**Your tasks**:
a – In the seccomp logging email thread, what is the first deficiency listed in seccomp's current logging capabilities?
b – Write a continuation of the seccomp logging email thread, starting after its last sentence.

== Excerpt to read

[PATCH v3 0/4] Improved seccomp logging

Kees Cook keescook at chromium.org
Tue Apr 11 04:03:22 UTC 2017


On Mon, Apr 10, 2017 at 8:57 AM, Andy Lutomirski <luto at kernel.org> wrote:
> On Fri, Apr 7, 2017 at 3:16 PM, Tyler Hicks <tyhicks at canonical.com> wrote:
>> On 02/22/2017 12:46 PM, Kees Cook wrote:
>>> On Thu, Feb 16, 2017 at 3:29 PM, Kees Cook <keescook at chromium.org> wrote:
>>>> On Wed, Feb 15, 2017 at 7:24 PM, Andy Lutomirski <luto at amacapital.net> wrote:
>>>>> On Mon, Feb 13, 2017 at 7:45 PM, Tyler Hicks <tyhicks at canonical.com> wrote:
>>>>>> This patch set is the third revision of the following two previously
>>>>>> submitted patch sets:
>>>>>>
>>>>>> v1: http://lkml.kernel.org/r/1483375990-14948-1-git-send-email-tyhicks@canonical.com
>>>>>> v1: http://lkml.kernel.org/r/1483377999-15019-2-git-send-email-tyhicks@canonical.com
>>>>>>
>>>>>> v2: http://lkml.kernel.org/r/1486100262-32391-1-git-send-email-tyhicks@canonical.com
>>>>>>
>>>>>> The patch set aims to address some known deficiencies in seccomp's current
>>>>>> logging capabilities:
>>>>>>
>>>>>>   1. Inability to log all filter actions.
>>>>>>   2. Inability to selectively enable filtering; e.g. devs want noisy logging,
>>>>>>      users want relative quiet.
>>>>>>   3. Consistent behavior with audit enabled and disabled.
>>>>>>   4. Inability to easily develop a filter due to the lack of a
>>>>>>      permissive/complain mode.
>>>>>
>>>>> I think I dislike this, but I think my dislikes may be fixable with
>>>>> minor changes.

====
== Extracted data

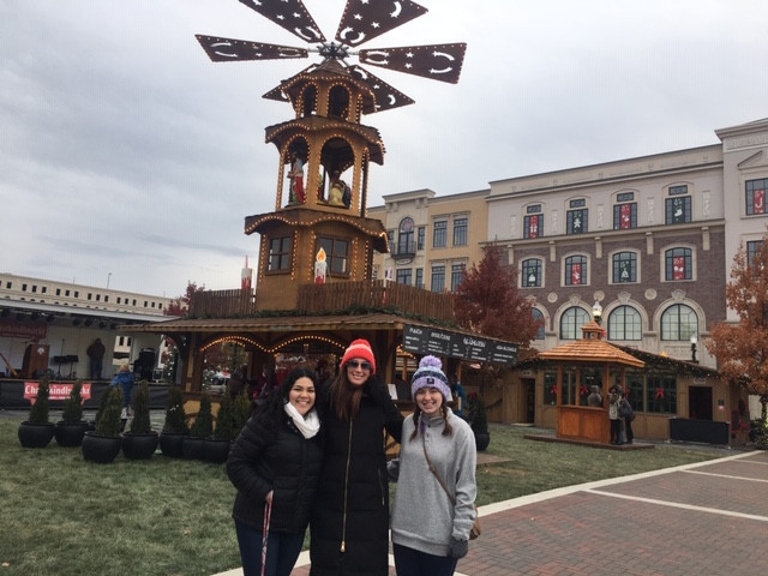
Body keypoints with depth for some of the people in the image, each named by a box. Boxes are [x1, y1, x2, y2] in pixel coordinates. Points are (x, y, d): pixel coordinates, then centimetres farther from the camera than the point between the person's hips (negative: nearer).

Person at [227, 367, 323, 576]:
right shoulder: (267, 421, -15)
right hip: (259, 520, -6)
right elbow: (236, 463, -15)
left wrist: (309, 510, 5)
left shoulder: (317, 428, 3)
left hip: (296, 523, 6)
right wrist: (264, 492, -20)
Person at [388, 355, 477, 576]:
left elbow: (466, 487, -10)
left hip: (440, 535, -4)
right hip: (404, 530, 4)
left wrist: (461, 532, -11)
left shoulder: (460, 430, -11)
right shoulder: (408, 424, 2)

====

**Answers by item number**:
a – Inability to log all filter actions.

b –
>>>>>
>>>>> What I dislike is that this mixes app-specific built-in configuration
>>>>> (seccomp) with global privileged stuff (audit).  The result is a
>>>>> potentially difficult to use situation in which you need to modify an
>>>>> app to make it loggable (using RET_LOG) and then fiddle with
>>>>> privileged config (auditctl, etc) to actually see the logs.
>>>>
>>>> You make a good point about RET_LOG vs log_max_action. I think making
>>>> RET_LOG the default value would work for 99% of the cases.
>>>
>>> Actually, I take this back: making "log" the default means that
>>> everything else gets logged too, include "expected" return values like
>>> errno, trap, etc. I think that would be extremely noisy as a default
>>> (for upstream or Ubuntu).
>>>
>>> Perhaps RET_LOG should unconditionally log? Or maybe the logged
>>> actions should be a bit field instead of a single value? Then the
>>> default could be "RET_KILL and RET_LOG", but an admin could switch it
>>> to just RET_KILL, or even nothing at all? Hmmm...
>>
>> Hi Kees - my apologies for going quiet on this topic after we spoke
>> about it more in IRC. I needed to tend to other work but now I'm able to
>> return to this seccomp logging patch set.
>>
>> To summarize what we discussed in IRC, the Chrome browser makes
>> extensive use of RET_ERRNO, RET_TRACE, etc., to sandbox code that may
>> not ever be adjusted to keep from bump into the sandbox walls.
>> Therefore, it is unreasonable to enable logging of something like
>> RET_ERRNO on a system-wide level where Chrome browser is in use.
>>
>> In contrast, snapd wants to set up "noisier" sandboxes for applications
>> to make it clear to the developers and the users that the sandboxed
>> application is bumping into the sandbox walls. Developers will know why
>> their code may not be working as intended and users will know that the
>> application is doing things that the platform doesn't agree with. These
>> sandboxes will end up using RET_ERRNO in the majority of cases.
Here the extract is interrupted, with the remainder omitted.